III. I. L’apostasie dans le judaïsme hellénistique
La Bible hébraïque condamne sévèrement l’apostasie nationale des anciens israélites, qui retournaient sans cesse à la religion et culture polythéistes dont ils étaient issus. Mais les premiers cas d’apostasie individuelle se produisirent sous le règne d’Antiochus Epiphanes (environ 175 à 164 av. J.-C.), où de nombreux juifs furent contraints par l’empereur païen de renoncer à leur foi en Dieu, en faveur des dieux grecs. La passion pour la culture hellénistique a produit de nombreuses défections au sein de la religion et de la culture juives, jusqu’à la révolte des Macchabées qui réussirent à restaurer la loi et le nationalisme juifs. L’apostasie continua sporadiquement, mais un tel abandon de la loi juive rencontra alors une profonde condamnation de la part de la communauté juive.
Plus tard, sous la loi romaine, les juifs furent autorisés à pratiquer librement leur religion sous la conduite d’une tétrarchie juive. Pendant cette période, des mouvements sectaires apparurent de toute part, mais aucun ne fut supérieur, en puissance, au mouvement chrétien qui, par la suite, se sépara complètement du judaïsme. Les sectaires et les chrétiens furent condamnés en tant qu’apostats. De plus, il est à noter qu’une telle apostasie était condamnée aussi bien politiquement que religieusement, car la religion et la citoyenneté ne faisaient qu’un chez les juifs. L’apostasie était considérée comme un crime contre l’État et un péché contre Dieu. On refusait à la fois le salut et la citoyenneté à l’apostat.
III. II. L’apostasie dans les religions païennes
En règle générale, l’idée d’exclusion ne faisait pas partie des religions grecques et romaines, étant donné leur nature polythéiste. Les cultes païens n’excommuniaient pas les membres qui avaient adhéré à des traditions religieuses ou à des groupes philosophiques rivaux. Mais les dieux des religions païennes étaient la plupart du temps reconnus officiellement par les autorités civiles et étaient identifiés avec le bien-être de l’État. Dans de telles circonstances, l’abandon de religions politiquement approuvées suscitait des critiques parmi le peuple et même une persécution de la part de l’État. Dans l’Orient grec, les chrétiens étaient accusés d’athéisme, puisqu’ils rejetaient les dieux du peuple. Dans l’Occident latin, les chrétiens étaient accusés d’abandonner la religion de leurs ancêtres. Dans les deux cas, les chrétiens qui refusaient de rendre hommage aux dieux de la cité étaient condamnés et souvent persécutés pour insurrection contre l’État. En résumé, l’apostasie ne devint un problème dans la société païenne qu’au moment où il y eut un rejet de ses coutumes ancestrales ou de ses dieux.

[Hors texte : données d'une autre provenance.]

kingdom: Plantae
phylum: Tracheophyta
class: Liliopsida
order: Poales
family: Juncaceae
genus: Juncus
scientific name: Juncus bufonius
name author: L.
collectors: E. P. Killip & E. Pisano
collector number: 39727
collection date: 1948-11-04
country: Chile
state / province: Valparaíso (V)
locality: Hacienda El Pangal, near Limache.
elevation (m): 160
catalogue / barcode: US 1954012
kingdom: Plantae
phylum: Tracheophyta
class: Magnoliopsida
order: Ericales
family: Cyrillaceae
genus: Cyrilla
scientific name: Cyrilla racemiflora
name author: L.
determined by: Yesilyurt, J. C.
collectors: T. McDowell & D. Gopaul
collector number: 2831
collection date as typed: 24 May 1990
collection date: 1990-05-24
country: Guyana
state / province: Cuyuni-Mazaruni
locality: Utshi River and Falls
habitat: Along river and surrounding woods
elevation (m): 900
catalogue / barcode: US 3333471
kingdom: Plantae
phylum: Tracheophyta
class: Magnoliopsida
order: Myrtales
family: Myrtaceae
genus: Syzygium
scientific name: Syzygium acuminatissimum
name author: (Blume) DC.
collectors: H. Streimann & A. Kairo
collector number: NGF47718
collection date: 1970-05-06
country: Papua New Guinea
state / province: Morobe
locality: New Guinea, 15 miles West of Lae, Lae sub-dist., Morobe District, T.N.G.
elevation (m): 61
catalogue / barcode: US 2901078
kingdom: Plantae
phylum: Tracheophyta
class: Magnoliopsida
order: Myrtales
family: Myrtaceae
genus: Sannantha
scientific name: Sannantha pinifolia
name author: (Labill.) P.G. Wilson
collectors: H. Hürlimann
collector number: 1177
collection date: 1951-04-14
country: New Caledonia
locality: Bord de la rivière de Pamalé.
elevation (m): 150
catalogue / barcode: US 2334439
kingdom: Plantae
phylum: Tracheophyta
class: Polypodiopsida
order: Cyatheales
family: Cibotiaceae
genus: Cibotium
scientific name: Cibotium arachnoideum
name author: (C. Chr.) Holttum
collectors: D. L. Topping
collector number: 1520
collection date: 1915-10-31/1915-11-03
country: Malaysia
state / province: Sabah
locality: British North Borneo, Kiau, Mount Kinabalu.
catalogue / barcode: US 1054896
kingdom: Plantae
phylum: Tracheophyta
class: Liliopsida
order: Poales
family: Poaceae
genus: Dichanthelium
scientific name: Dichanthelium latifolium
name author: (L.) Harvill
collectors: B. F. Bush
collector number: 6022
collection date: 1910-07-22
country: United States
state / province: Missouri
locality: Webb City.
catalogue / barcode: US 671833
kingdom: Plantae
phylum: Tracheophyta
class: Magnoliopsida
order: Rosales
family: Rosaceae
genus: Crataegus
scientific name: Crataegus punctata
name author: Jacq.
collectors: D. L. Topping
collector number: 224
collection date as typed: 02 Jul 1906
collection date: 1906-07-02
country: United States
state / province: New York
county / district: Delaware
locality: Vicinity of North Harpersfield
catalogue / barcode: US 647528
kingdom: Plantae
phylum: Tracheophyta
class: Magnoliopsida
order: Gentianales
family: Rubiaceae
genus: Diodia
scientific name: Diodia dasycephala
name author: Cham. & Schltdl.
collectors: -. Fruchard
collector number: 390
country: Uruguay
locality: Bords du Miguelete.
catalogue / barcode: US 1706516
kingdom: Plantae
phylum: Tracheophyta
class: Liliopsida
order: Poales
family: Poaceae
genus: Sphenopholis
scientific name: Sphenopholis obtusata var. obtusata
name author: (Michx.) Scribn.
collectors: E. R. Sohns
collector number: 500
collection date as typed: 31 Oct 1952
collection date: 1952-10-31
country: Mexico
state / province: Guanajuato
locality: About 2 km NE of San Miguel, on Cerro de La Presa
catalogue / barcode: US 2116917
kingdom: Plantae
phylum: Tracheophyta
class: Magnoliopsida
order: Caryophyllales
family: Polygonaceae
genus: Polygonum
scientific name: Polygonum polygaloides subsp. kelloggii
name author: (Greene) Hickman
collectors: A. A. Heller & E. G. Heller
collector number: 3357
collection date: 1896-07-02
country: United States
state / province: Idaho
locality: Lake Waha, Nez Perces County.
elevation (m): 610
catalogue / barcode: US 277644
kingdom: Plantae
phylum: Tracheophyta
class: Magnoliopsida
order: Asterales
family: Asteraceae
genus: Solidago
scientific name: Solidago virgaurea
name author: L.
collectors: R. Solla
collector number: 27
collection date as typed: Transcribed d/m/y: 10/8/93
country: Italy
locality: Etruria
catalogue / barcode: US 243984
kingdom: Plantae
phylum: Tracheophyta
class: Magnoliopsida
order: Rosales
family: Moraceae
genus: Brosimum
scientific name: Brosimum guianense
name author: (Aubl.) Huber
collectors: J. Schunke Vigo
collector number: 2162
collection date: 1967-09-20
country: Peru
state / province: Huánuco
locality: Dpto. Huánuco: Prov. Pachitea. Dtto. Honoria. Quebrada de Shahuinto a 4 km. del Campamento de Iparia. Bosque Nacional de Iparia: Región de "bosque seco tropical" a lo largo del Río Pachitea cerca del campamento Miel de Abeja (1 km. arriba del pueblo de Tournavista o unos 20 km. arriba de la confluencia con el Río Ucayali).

III. III. L’apostasie dans l’Église chrétienne
De nombreux juifs et païens convertis au christianisme continuèrent à observer la loi juive pour les uns et à participer aux fêtes religieuses païennes pour les autres. Au début, la continuité d’anciennes coutumes religieuses ne fut pas considérée comme apostate. L’apostasie ne devint un problème évident que lorsque l’Église chrétienne se sépara des formes juives et gnostiques de la chrétienté. Déjà dans le Nouveau Testament, l’apostasie était associée aux faux enseignants et prophètes qui annonçaient la fin apocalyptique du monde. Dans les premiers siècles, l’apostasie était principalement un problème interne, car le christianisme orthodoxe s’était séparé lui-même des mouvements hérétiques et schismatiques. Mais avec la conversion de Constantin, l’apostasie devint une offense civile punie par la loi. C’est alors que commencèrent plus de mille ans de coopération mutuelle entre l’Église et l’État. L’État utilisait la force de l’épée pour protéger l’Église contre l’apostasie et l’Église utilisait le pouvoir des Écritures pour protéger l’État contre l’insurrection. Les apostats étaient privés de leurs droits civiques et religieux.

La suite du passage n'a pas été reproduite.